§ **About this exercise**
Count each line below that has "koshin" anywhere in it. Answer with the total alone.

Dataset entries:
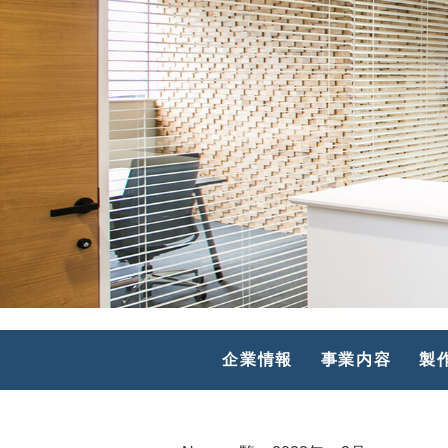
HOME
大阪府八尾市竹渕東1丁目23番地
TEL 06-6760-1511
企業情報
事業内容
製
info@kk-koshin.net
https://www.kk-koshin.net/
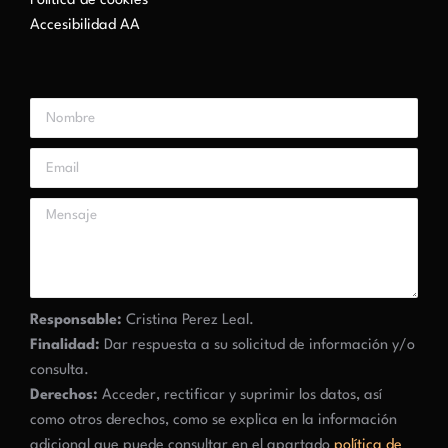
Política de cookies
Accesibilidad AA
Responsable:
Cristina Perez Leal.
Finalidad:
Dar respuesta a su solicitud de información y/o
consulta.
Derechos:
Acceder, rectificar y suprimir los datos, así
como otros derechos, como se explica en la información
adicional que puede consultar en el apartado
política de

§ **Result for this exercise**
2